- [TASK PROMPT]:
Given the listing below, write out exactly the lines starting with the line that has "sous la république." and going on through the line that has "Un passage du", both kept.

- [RECORDED INFORMATION]:
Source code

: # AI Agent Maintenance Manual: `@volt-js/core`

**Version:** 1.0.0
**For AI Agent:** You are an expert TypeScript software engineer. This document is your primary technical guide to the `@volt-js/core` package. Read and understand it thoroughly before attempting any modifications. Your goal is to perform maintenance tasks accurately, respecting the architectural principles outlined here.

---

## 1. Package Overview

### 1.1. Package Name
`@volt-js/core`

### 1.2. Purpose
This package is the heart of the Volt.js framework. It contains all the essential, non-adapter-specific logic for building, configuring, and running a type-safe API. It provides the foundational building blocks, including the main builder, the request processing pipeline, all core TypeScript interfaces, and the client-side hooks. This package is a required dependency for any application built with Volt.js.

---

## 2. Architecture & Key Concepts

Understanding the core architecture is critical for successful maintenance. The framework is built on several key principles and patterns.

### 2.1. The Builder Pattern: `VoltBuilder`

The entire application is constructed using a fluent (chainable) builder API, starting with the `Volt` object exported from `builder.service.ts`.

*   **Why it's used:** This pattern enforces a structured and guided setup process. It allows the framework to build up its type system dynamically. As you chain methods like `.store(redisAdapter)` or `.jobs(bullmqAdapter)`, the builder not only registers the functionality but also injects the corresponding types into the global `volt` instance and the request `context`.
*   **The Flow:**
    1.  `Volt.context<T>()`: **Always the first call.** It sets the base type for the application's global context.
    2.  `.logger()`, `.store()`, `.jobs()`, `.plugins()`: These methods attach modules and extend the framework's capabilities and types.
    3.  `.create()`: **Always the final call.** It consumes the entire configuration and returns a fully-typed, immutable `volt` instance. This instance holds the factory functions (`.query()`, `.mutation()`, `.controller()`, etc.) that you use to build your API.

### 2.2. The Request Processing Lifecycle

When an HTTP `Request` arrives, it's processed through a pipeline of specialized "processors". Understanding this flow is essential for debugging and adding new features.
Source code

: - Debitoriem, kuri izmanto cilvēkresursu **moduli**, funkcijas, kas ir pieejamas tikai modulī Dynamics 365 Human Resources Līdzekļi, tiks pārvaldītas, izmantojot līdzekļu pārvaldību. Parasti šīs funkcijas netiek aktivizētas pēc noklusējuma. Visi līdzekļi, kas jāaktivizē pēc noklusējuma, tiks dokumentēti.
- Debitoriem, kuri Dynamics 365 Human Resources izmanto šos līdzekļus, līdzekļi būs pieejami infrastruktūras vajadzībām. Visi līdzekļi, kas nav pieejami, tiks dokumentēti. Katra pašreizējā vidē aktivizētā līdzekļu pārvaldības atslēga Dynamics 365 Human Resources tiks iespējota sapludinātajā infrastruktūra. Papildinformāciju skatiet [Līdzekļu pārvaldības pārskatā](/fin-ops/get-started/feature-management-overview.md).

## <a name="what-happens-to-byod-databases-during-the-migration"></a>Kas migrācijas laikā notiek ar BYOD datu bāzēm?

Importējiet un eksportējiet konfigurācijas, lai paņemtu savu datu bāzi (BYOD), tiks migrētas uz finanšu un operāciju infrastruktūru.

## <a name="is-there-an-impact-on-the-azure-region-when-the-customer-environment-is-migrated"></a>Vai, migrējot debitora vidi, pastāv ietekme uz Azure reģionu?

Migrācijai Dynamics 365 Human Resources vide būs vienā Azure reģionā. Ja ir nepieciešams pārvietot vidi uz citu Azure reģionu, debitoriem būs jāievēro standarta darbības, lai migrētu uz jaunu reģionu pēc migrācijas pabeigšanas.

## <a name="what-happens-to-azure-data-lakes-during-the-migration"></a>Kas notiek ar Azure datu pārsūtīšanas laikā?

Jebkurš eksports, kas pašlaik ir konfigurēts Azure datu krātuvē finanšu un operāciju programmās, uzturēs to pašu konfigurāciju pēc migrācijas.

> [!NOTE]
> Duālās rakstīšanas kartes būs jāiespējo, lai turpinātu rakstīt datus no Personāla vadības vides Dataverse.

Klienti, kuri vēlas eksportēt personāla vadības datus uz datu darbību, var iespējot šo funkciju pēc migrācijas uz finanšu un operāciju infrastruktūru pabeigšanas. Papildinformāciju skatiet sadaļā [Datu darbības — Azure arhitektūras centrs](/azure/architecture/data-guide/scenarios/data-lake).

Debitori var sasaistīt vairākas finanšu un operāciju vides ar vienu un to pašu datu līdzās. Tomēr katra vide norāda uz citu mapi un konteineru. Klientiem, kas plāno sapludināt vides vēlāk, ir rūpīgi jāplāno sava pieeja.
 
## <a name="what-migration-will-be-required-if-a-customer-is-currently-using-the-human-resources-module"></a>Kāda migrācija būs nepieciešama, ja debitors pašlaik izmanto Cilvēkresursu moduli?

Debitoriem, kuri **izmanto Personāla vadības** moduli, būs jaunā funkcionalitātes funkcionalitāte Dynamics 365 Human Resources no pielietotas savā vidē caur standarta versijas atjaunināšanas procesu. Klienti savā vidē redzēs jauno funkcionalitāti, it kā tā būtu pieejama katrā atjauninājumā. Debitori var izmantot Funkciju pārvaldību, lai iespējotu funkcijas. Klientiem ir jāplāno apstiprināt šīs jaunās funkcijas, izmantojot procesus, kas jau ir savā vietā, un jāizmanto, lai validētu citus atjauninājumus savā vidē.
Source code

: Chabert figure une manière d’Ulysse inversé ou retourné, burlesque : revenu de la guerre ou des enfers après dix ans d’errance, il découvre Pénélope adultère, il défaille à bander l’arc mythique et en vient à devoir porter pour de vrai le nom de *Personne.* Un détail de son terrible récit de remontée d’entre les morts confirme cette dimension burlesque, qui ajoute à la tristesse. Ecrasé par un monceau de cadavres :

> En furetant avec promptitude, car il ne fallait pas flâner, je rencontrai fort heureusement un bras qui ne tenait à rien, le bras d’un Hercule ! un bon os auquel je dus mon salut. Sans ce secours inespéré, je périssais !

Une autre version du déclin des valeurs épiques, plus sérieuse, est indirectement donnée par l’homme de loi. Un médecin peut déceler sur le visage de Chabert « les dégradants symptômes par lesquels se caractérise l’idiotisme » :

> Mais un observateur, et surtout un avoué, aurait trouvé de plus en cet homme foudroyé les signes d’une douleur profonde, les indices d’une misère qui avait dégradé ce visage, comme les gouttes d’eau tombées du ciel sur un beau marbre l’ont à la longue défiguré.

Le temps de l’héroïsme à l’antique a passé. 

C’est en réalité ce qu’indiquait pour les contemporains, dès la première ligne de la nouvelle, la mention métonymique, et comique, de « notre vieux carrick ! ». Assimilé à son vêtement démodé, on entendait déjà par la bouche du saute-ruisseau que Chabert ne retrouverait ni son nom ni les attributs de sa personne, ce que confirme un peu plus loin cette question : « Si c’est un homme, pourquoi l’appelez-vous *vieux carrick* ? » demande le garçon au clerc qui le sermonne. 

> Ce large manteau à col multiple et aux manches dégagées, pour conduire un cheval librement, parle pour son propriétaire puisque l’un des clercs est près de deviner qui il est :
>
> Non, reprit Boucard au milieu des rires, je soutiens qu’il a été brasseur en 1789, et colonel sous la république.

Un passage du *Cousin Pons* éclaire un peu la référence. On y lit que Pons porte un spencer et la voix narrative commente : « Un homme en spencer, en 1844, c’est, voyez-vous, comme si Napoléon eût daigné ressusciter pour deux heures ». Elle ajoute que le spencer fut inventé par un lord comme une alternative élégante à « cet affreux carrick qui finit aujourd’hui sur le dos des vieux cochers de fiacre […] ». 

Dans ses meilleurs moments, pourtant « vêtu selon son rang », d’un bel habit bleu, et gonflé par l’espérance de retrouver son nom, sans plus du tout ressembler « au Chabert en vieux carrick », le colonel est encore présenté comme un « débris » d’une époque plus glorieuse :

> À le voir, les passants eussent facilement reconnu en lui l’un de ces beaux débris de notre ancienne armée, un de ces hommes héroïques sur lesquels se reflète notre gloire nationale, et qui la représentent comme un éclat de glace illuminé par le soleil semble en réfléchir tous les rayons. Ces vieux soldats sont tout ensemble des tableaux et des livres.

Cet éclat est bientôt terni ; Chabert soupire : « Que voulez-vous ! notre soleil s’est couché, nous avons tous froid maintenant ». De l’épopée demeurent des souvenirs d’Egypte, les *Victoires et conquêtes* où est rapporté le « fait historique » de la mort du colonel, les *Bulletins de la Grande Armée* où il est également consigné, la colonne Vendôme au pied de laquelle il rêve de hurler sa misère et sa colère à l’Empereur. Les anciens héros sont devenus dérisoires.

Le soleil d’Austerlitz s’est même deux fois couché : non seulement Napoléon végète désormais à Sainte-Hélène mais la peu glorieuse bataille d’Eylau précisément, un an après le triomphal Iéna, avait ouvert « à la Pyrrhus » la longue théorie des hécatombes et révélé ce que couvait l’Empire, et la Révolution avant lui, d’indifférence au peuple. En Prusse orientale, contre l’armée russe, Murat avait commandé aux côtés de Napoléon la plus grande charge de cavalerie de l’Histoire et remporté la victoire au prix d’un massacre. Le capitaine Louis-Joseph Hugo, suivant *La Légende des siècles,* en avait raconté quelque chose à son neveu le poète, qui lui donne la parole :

- [YOUR SOLUTION]:
> Non, reprit Boucard au milieu des rires, je soutiens qu’il a été brasseur en 1789, et colonel sous la république.

Un passage du *Cousin Pons* éclaire un peu la référence. On y lit que Pons porte un spencer et la voix narrative commente : « Un homme en spencer, en 1844, c’est, voyez-vous, comme si Napoléon eût daigné ressusciter pour deux heures ». Elle ajoute que le spencer fut inventé par un lord comme une alternative élégante à « cet affreux carrick qui finit aujourd’hui sur le dos des vieux cochers de fiacre […] ». 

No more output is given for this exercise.